MAM tool integrates security into software code
Businesses have had to deal with an increasingly mobile workforce in recent years and this has created both operational and security challenges. While companies have had to answer the question of how best to support employees equipped with mobile devices and which platforms to equip them with, IT staff have had to deal with the issue of protecting corporate data as it resides on a larger number of endpoints.
Mobile device and application management tools have become a central part of protecting corporate data, particularly in bring-your-own-device environments. These approaches have returned some control to IT managers, but are largely focused on securing the digital ecosystem the programs reside in. In an interview with Jack Madden, author of VDI Delusion, Metaforic CEO Dan Stickel explained that some gaps still need to be filled in the mobile application management space. The company's solution leverages encryption to insert "antibodies" into mobile software.
"The antibodies are small pieces of code that detect attacks in various ways, including through anti-debuggers, breakpoints, and making cryptographic hashes of short sections of the host app's code, in order to detect change," Madden wrote.. "These are all well-established software protection techniques, but injecting so many of them into a single app makes real-time attacks extremely difficult. The antibodies can even monitor each other, and an attack can trigger a warning to a user or admin to shut down an app entirely."
While this approach addresses one of the core challenges of securing mobile devices in that it doesn't significantly impact functionality, Madden stressed that it should not be seen as a complete replacement for other solutions.
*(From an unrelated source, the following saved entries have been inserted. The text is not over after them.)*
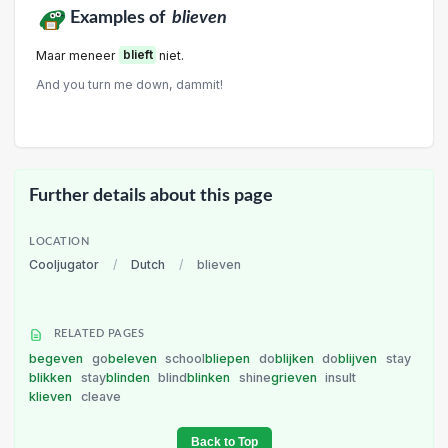
Examples of
blieven
Maar meneer
blieft
niet.
And you turn me down, dammit!
Further details about this page
LOCATION
Cooljugator
/
Dutch
/
blieven
RELATED PAGES
begeven
go
beleven
school
bliepen
do
blijken
do
blijven
stay
blikken
stay
blinden
blind
blinken
shine
grieven
insult
klieven
cleave
Back to Top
Network protections such as properly configured firewalls and measures such as digital code signing still have an important role to play in securing enterprise data.
Match policy with practice
Particularly given the proliferation of attacks that target the end user, it is critical that technology be supplemented with awareness and continued evaluation of practices. In a list of action items for government agencies, GCN columnist Shawn McCarthy provided several useful tips for improving mobile device security. For example, rather than adopt an entirely new solution, an agency may be able to utilize proven authentication or access control technology. In determining the best approach and how to implement it, McCarthy said organizations must take stock of their environments. By looking at the platforms and devices that workers are actively using, IT can identify the best and most feasible approach to meet their company's unique security needs.